# The Gaussian Cheatsheet

This is a collection of key derivations involving Gaussian distributions which commonly arise almost everywhere in Machine Learning.

## Normalizing Constant

A Gaussian distribution with mean $\mu$ and variance $\sigma^2$ is given by

$p(x) \propto \exp\left\{ - \frac{(x - \mu)^2}{2\sigma^2} \right\}$

To derive the normalizing constant for this density, consider the following integral

$\text{I} = \int_{-\infty}^{\infty} \exp\left\{ - \frac{(x - \mu)^2}{2\sigma^2} \right\} dx$
$\text{I}^2 = \int_{-\infty}^{\infty} \exp\left\{ - \frac{(x - \mu)^2}{2\sigma^2} \right\} \exp\left\{ - \frac{(y - \mu)^2}{2\sigma^2} \right\} dx dy$

First using change of variables $u = x - \mu$ and $v = y - \mu$, we have

$\text{I}^2 = \int_{-\infty}^{\infty} \int_{-\infty}^{\infty} \exp\left\{ - \frac{u^2 + v^2}{2\sigma^2} \right\} du dv$

Transforming to polar coordinates $u = r \cos{\theta}$ and $v = r\sin{\theta}$ using the standard change of variables, we require the Jacobian determinant $\Big| \frac{\partial (u,v)}{\partial (r, \theta)} \Big|$

$\Big| \begin{bmatrix} \cos{\theta} & -r\sin{\theta} \\ \sin{\theta} & r\cos{\theta} \end{bmatrix} \Big| = r$
$\text{I}^2 = \int_{0}^{2\pi} \int_{0}^{\infty} \exp\left\{ - \frac{r^2}{2\sigma^2} \right\} r dr d\theta = 2\pi \int_{0}^{\infty} \exp\left\{ - \frac{r^2}{2\sigma^2} \right\} r dr$

Solving this final integral requires another change of variable. Let $z = \frac{r^2}{2\sigma^2}$, hence $\sigma^2 dz = r dr$.

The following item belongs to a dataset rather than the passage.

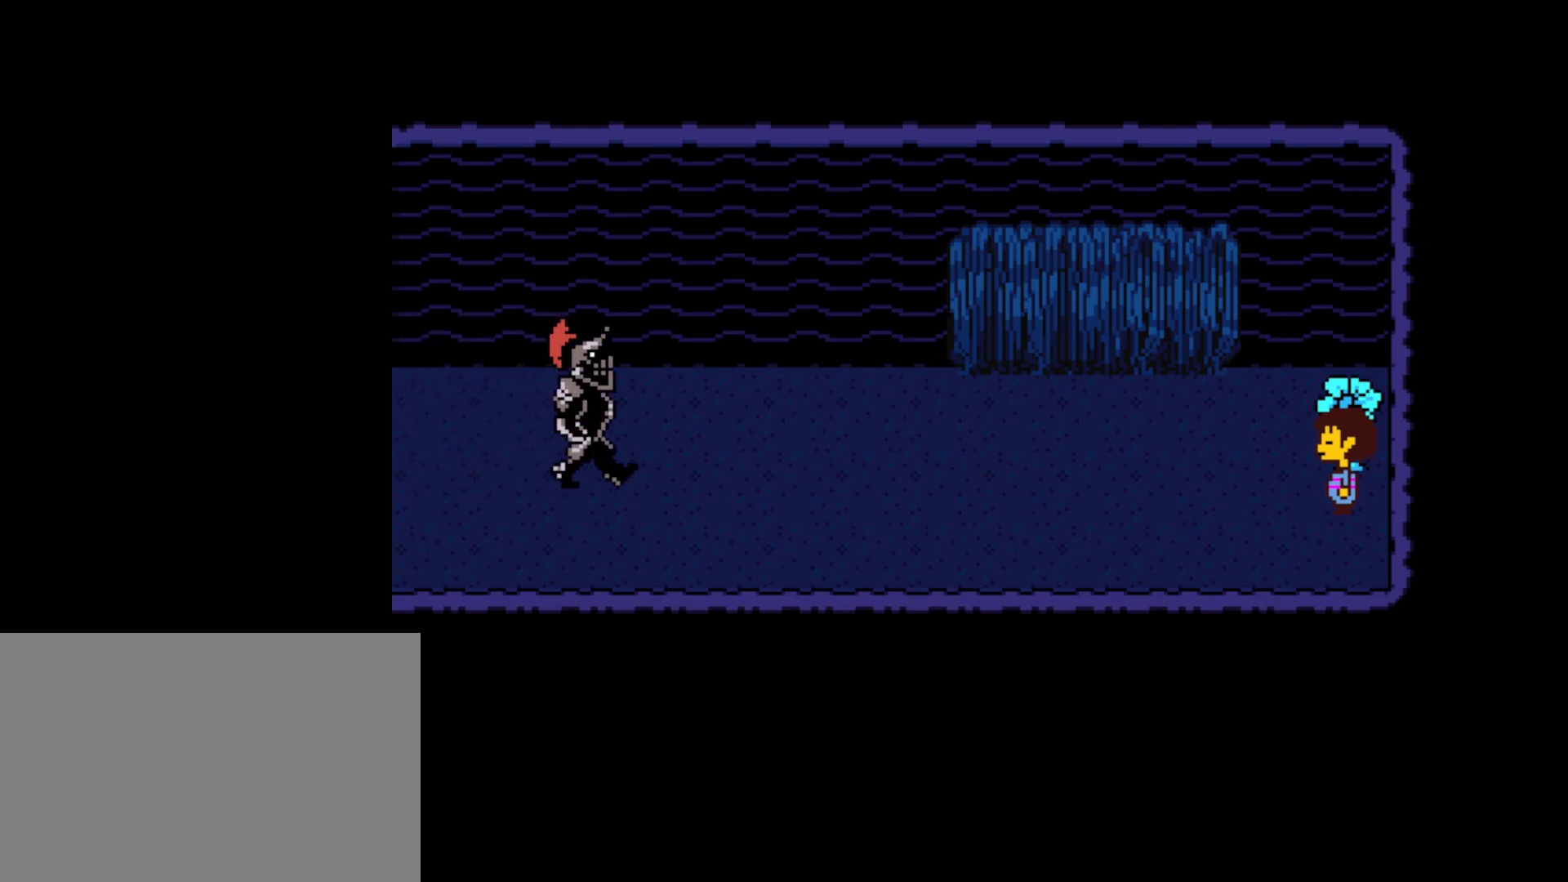
{"keys": ["z"], "events": [[34, "z", "down"], [50, "x", "down"], [67, "return", "up"], [84, "z", "up"], [100, "shift", "down"], [100, "x", "up"], [134, "return", "down"], [150, "shift", "up"], [200, "return", "up"], [200, "x", "down"], [234, "shift", "down"], [267, "return", "down"], [267, "x", "up"], [284, "shift", "up"], [334, "return", "up"], [350, "z", "down"], [367, "x", "down"], [384, "shift", "down"], [400, "return", "down"], [400, "z", "up"], [417, "x", "up"], [434, "shift", "up"], [467, "return", "up"], [500, "z", "down"]]}
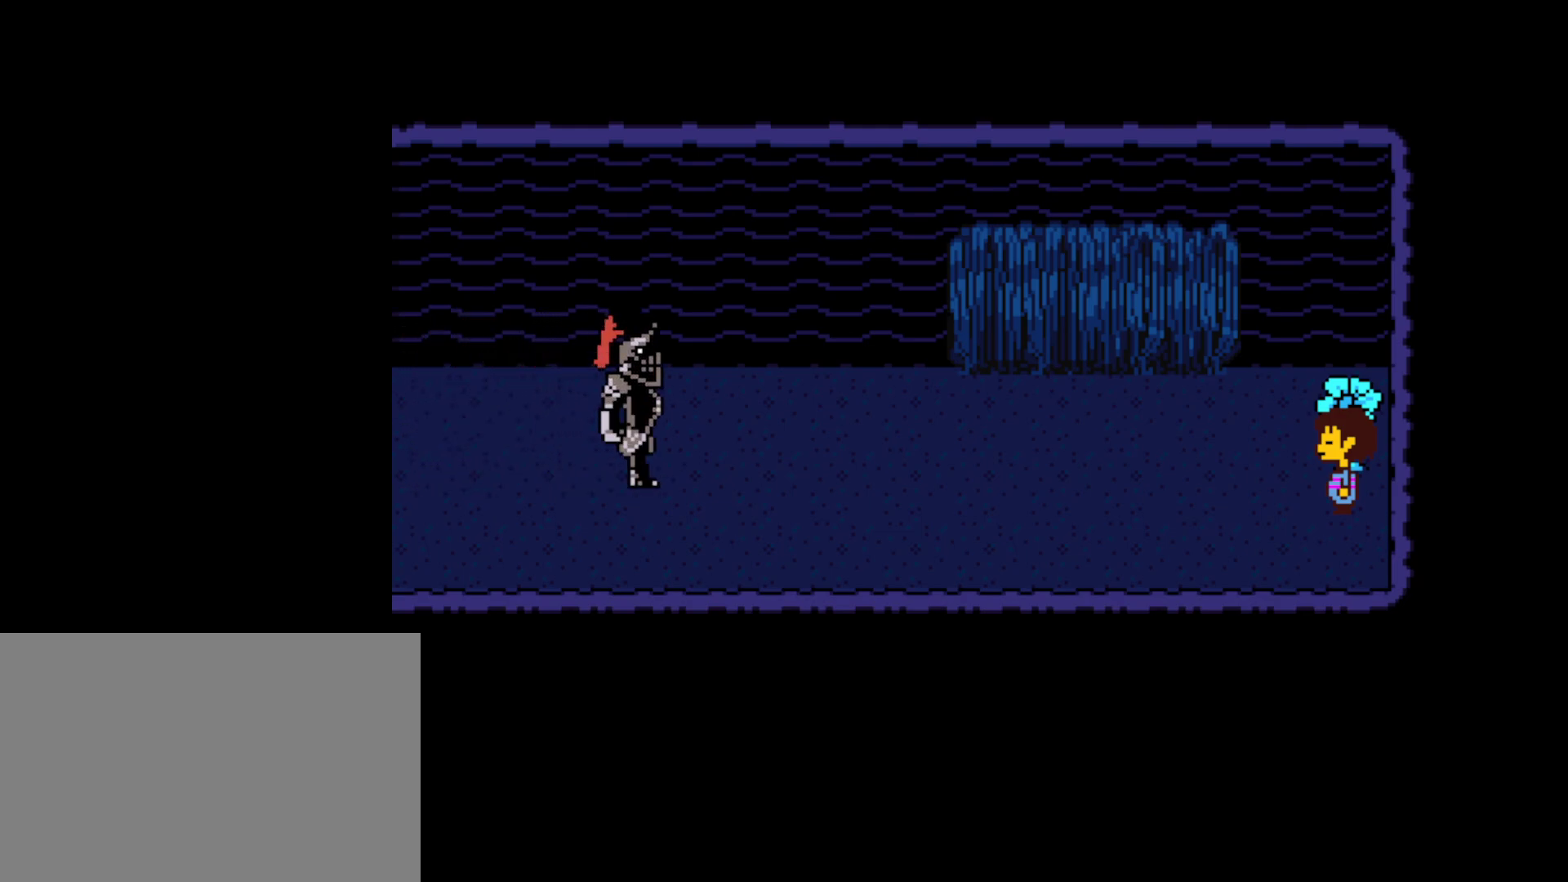
{"keys": ["x"], "events": [[17, "shift", "down"], [17, "x", "down"], [50, "return", "down"], [50, "shift", "up"], [50, "z", "up"], [67, "x", "up"], [117, "return", "up"], [150, "z", "down"], [167, "x", "down"], [184, "return", "down"], [200, "z", "up"], [217, "x", "up"], [250, "return", "up"], [300, "z", "down"], [317, "return", "down"], [317, "x", "down"], [350, "z", "up"], [367, "return", "up"], [367, "x", "up"], [434, "return", "down"], [467, "x", "down"], [500, "return", "up"]]}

$\text{I}^2 = 2 \pi \sigma^2 \int_{0}^{\infty} e^{-z} dz = 2 \pi \sigma^2 \left[ -e^{-z} \right]_{0}^{\infty} = 2\pi\sigma^2$

This implies $\text{I} = (2\pi\sigma^2)^{1/2}$ and hence the complete distribution is now written as

$p(x) = \frac{1}{(2\pi\sigma^2)^{1/2}} \exp\left\{ - \frac{(x - \mu)^2}{2\sigma^2} \right\}$

## As a Maximum Entropy Distribution

Interestingly, the Gaussian distribution also turns out to be the maximum entropy distribution on the infinite support for a finite second moment [1]. The differential entropy is defined as the expected information $\mathbb{H}[x] = -\int_{-\infty}^{\infty} p(x) \log{p(x)} dx$ of a random variable $x \sim p(x)$.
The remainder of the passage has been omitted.